WORK REQUIRED: Only the lines below starting at the one containing "september zijn in" and ending at the one containing "Cap Corse in het noorden van Corsica" belong in the answer, each copied exactly.

(Source records)

-*-

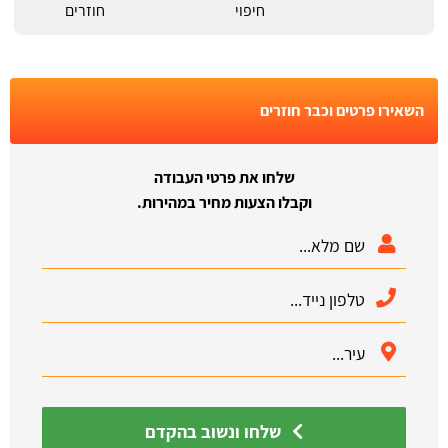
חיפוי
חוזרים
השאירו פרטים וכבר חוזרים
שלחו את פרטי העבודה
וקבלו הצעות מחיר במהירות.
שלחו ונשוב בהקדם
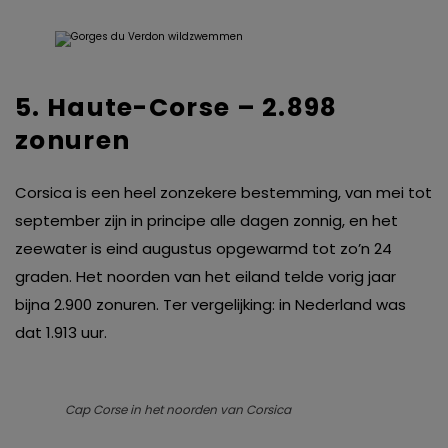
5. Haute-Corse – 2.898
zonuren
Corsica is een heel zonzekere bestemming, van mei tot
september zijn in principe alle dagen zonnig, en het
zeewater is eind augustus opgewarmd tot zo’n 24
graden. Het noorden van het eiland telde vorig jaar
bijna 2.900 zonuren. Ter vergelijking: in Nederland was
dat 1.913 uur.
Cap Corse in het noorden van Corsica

-*-

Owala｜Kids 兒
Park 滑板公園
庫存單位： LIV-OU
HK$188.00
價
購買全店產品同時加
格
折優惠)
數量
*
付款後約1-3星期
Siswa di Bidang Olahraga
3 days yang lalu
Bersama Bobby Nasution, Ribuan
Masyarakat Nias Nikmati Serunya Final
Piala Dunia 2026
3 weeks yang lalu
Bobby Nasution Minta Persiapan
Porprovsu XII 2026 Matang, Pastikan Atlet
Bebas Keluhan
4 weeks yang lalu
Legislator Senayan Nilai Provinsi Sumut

-*-

ANSWER SPACE:
september zijn in principe alle dagen zonnig, en het
zeewater is eind augustus opgewarmd tot zo’n 24
graden. Het noorden van het eiland telde vorig jaar
bijna 2.900 zonuren. Ter vergelijking: in Nederland was
dat 1.913 uur.
Cap Corse in het noorden van Corsica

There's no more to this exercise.